**ACTION ITEM**
The stretch wanted below opens at the line containing "pinky tip: (647, 442)" and closes at the line containing "index tip: (1106, 416)". Please return it exactly, with no other lines.

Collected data
* * * * * * *
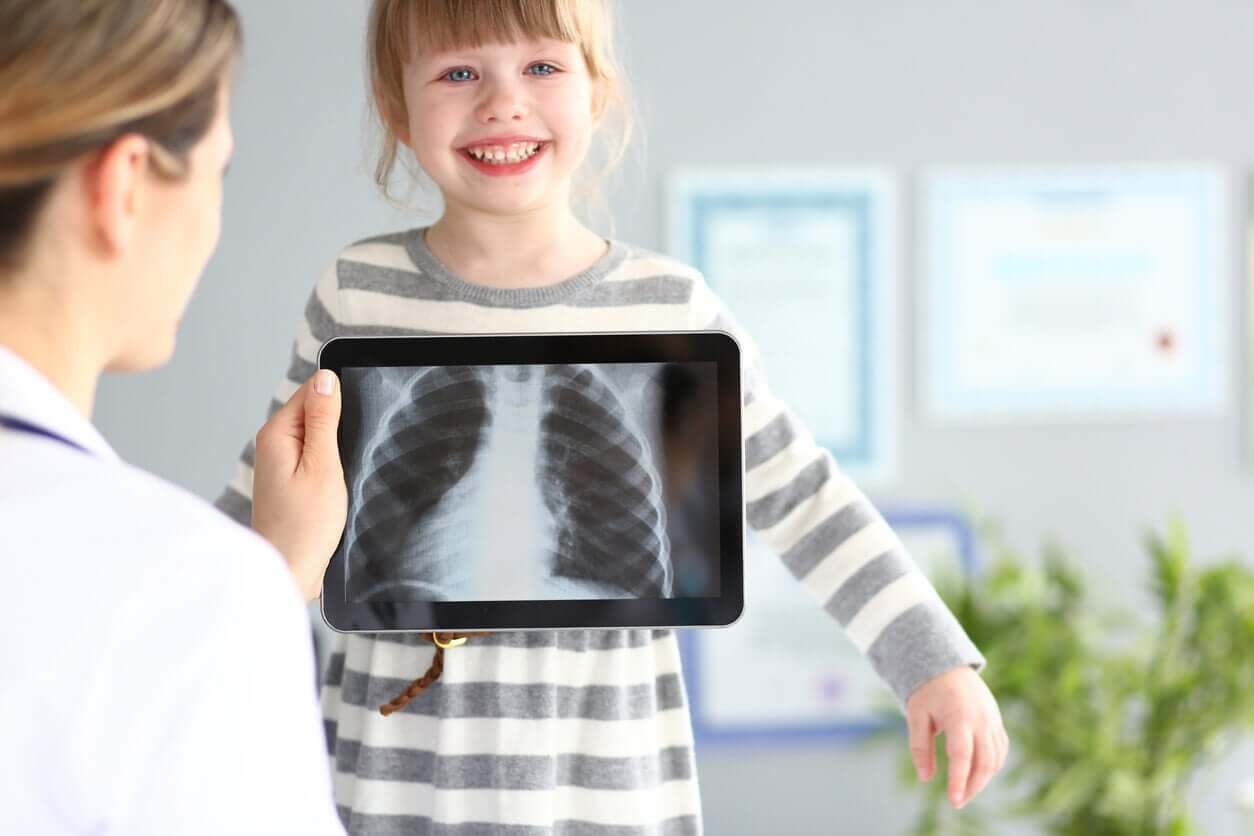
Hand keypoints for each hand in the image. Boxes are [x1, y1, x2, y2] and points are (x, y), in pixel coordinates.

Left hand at [251, 370, 347, 600]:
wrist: (290, 571)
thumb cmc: (305, 527)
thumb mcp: (323, 466)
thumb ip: (324, 421)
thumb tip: (326, 379)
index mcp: (276, 433)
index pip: (312, 391)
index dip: (339, 403)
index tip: (352, 426)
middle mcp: (273, 443)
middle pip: (314, 412)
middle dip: (339, 427)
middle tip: (346, 457)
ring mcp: (280, 462)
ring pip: (318, 436)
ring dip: (336, 449)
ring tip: (339, 475)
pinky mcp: (290, 479)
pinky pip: (315, 456)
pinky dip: (330, 465)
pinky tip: (335, 484)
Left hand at [906, 665, 1007, 808]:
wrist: (948, 666)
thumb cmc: (928, 691)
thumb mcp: (916, 716)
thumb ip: (920, 747)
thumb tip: (925, 778)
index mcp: (959, 715)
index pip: (962, 755)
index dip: (959, 780)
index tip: (954, 801)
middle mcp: (981, 719)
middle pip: (984, 761)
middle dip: (973, 786)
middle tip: (958, 802)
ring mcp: (993, 720)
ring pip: (996, 758)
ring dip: (983, 779)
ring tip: (965, 791)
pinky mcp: (997, 721)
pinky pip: (1001, 749)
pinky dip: (992, 766)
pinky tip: (978, 775)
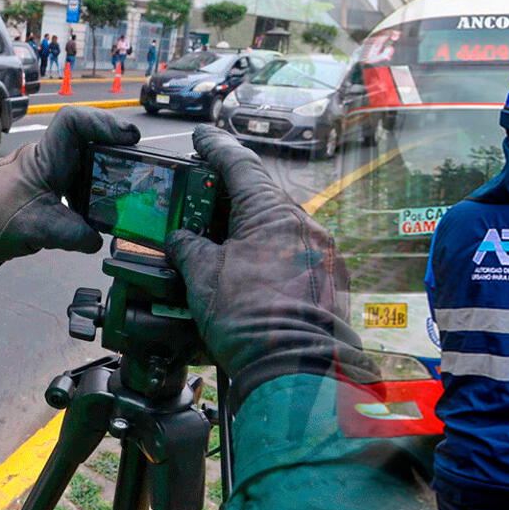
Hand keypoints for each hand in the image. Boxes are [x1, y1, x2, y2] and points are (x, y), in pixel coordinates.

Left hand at [0, 107, 139, 273]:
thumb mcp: (38, 231)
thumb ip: (74, 235)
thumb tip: (99, 240)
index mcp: (44, 159)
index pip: (73, 123)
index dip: (103, 122)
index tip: (128, 137)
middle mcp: (48, 158)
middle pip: (88, 136)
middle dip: (116, 143)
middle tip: (139, 158)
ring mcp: (49, 171)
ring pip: (86, 155)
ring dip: (109, 164)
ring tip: (129, 179)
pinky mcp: (50, 187)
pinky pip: (80, 176)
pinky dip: (98, 185)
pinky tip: (106, 204)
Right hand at [165, 125, 375, 411]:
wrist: (297, 371)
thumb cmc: (251, 321)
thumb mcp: (204, 278)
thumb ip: (190, 248)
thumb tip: (183, 240)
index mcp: (274, 213)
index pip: (240, 166)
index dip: (215, 148)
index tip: (200, 138)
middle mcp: (303, 225)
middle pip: (260, 197)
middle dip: (227, 196)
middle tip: (197, 197)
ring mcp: (319, 253)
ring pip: (276, 227)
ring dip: (245, 229)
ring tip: (214, 240)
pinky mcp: (326, 280)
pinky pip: (290, 253)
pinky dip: (264, 254)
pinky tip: (243, 270)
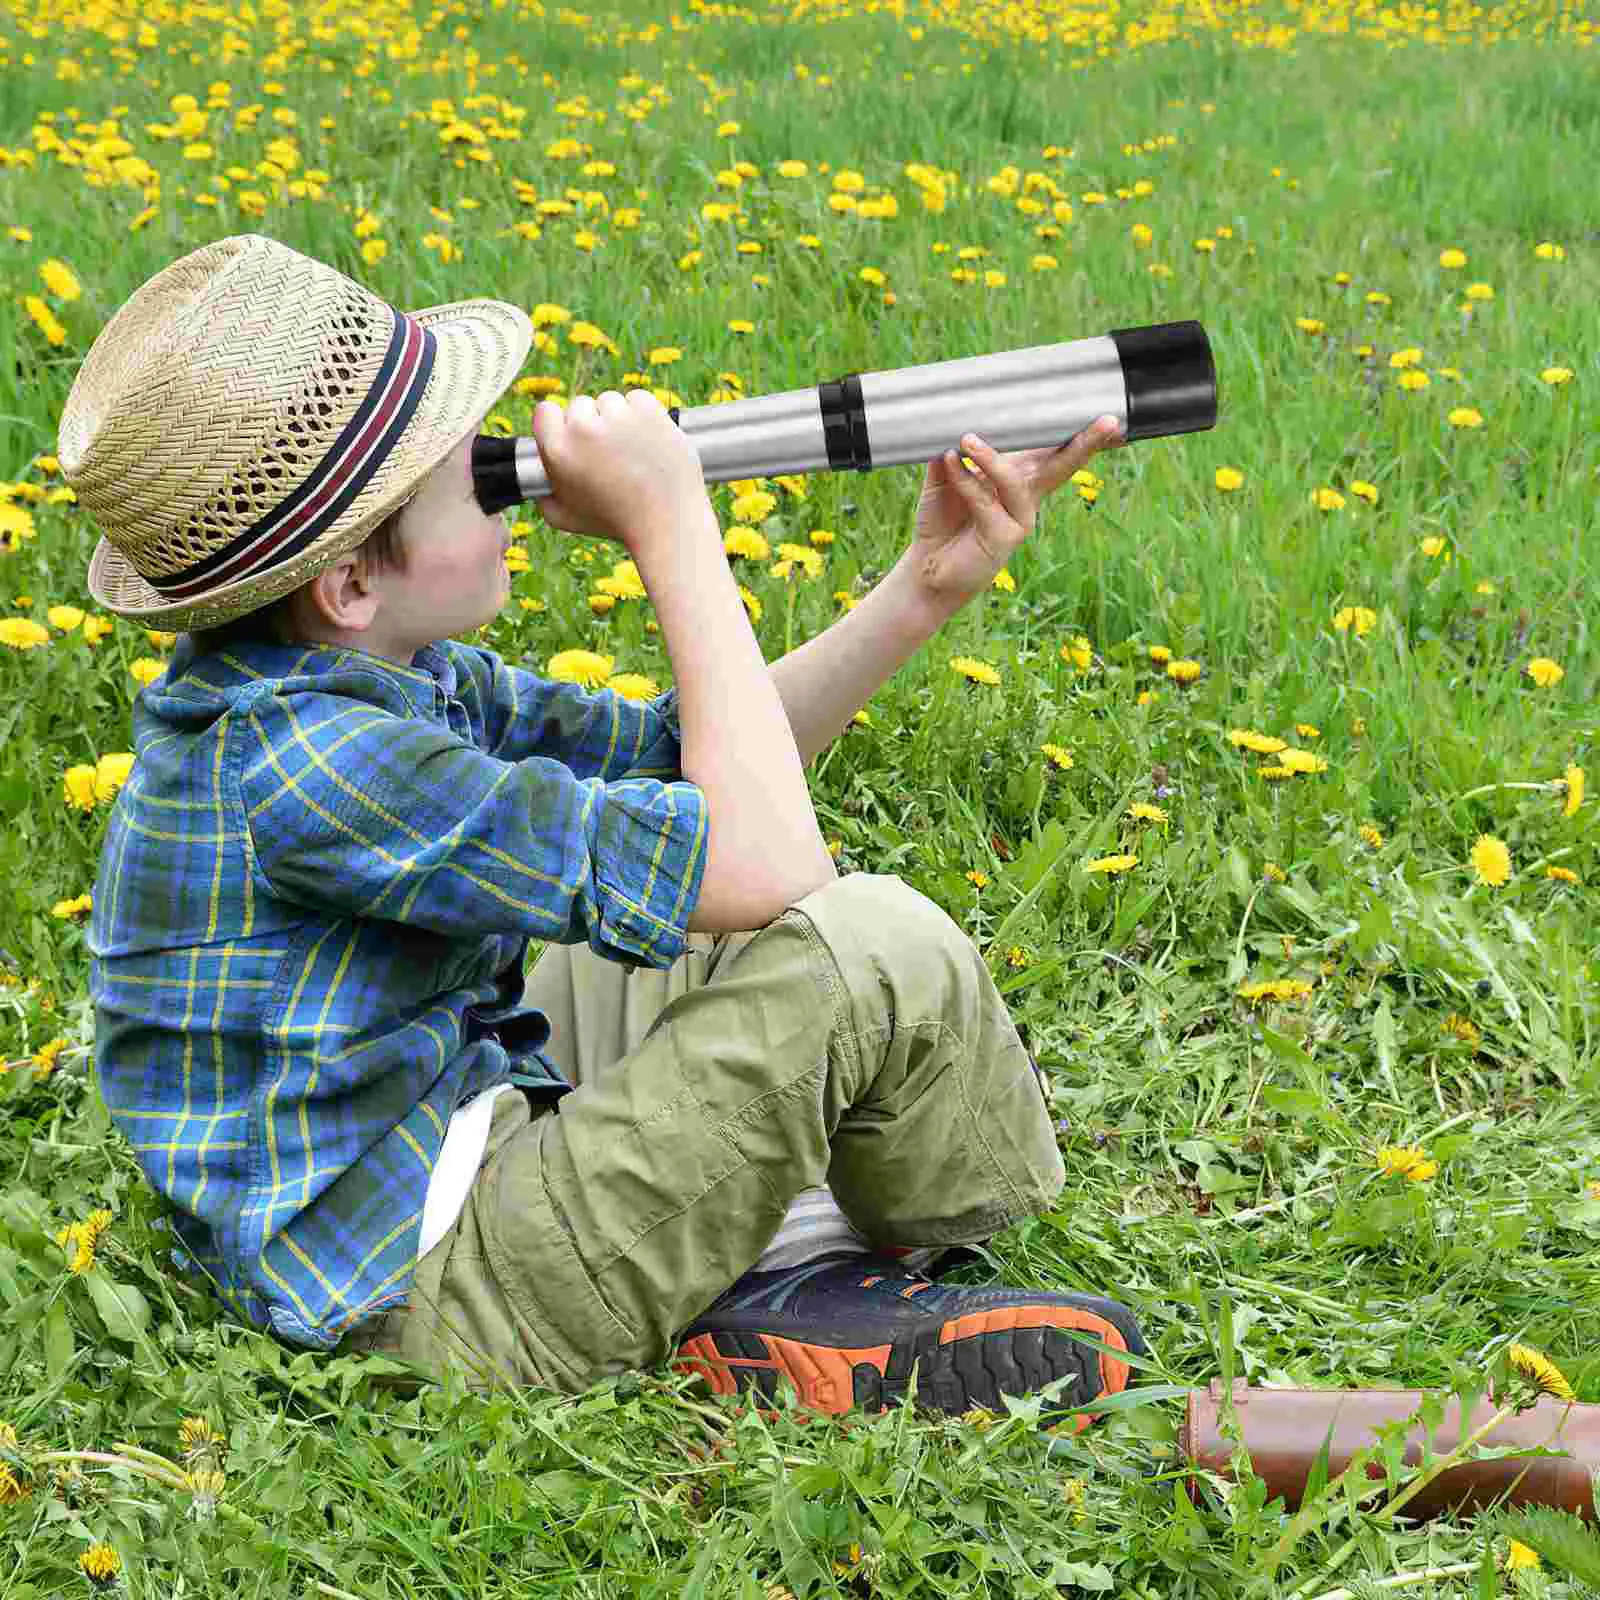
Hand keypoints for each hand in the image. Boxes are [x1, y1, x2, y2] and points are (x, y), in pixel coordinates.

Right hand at [530, 390, 707, 548]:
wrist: (668, 522)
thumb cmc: (618, 523)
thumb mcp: (567, 519)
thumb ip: (544, 496)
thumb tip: (538, 481)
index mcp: (558, 451)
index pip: (545, 411)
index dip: (560, 424)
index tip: (575, 437)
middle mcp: (584, 429)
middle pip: (580, 405)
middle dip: (593, 424)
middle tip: (611, 455)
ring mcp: (618, 416)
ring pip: (610, 401)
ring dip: (619, 419)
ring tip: (632, 452)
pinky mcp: (648, 410)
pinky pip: (637, 399)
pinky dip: (643, 415)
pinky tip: (647, 442)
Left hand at [906, 414, 1126, 610]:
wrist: (927, 569)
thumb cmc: (942, 523)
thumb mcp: (944, 482)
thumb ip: (950, 456)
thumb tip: (950, 427)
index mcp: (1018, 480)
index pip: (1050, 452)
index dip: (1075, 434)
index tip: (1106, 416)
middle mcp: (1026, 499)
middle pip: (1061, 466)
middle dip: (1086, 443)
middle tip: (1110, 421)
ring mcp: (1018, 519)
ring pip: (1015, 481)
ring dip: (991, 458)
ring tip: (968, 439)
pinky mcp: (1003, 537)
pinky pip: (985, 500)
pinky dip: (965, 480)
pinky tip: (950, 463)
* * * * * * *
**FINISHED EXERCISE**
pinky tip: (647, 442)
Left hand at [906, 414, 1126, 610]:
wrist: (927, 569)
thumb cmc: (942, 523)
thumb mcp: (944, 482)
thumb ip: (950, 456)
thumb tip: (950, 427)
index mcp: (1018, 480)
index pip: (1050, 452)
index dip: (1075, 434)
index tip: (1106, 416)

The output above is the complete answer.